The forthcoming EU Data Protection Regulation gives consumers a right to have their personal data permanently erased in certain circumstances, for example they withdraw their consent for it to be held and it is no longer necessary for the information to be retained.
Mortgage lenders and administrators may have a valid claim to be exempt from this in some cases, as details of previous customer applications and accounts could need to be retained for regulatory reasons or used in any future dealings with the same customer, for example to make a new credit decision if they apply for a loan in the future, or to help combat fraud.
However there may still be cases where the lender does need to remove all trace of the individual from their systems, and this could prove more difficult than it might appear at first.

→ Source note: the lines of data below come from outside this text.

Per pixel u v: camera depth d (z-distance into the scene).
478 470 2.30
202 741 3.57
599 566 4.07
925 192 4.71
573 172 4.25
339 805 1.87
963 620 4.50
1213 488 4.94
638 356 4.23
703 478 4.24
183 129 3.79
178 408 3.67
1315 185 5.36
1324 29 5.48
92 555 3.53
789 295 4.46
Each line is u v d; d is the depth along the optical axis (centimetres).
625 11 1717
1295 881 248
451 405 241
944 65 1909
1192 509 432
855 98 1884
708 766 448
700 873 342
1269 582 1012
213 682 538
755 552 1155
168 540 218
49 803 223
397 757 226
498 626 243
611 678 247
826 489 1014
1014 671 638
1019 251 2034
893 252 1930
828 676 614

For example, every database holding customer data is likely to be included in a programme of scheduled backups to tape or another storage medium. These backups can go back months or years, and are simply not designed to allow individual records to be removed while leaving the rest of the backup intact, presenting a major technical challenge for which there is no clear solution.
Personal information may also reside outside databases in a more unstructured format, for example in email correspondence, paper documents and scanned images. These could be difficult to track down and remove efficiently and reliably, particularly for paper archives that are held offsite.
Lenders also share customer data with third parties such as credit reference agencies and property surveyors. In the event that a customer asserts their right for their personal data to be erased, the organisation with which they shared the information data is expected to take reasonable steps to make sure the request is passed on.
The new regulations are due to come into force in May 2018, almost certainly too late to be affected by Brexit. Lenders should be acting now to put in place suitable arrangements to ensure that they can comply from this date.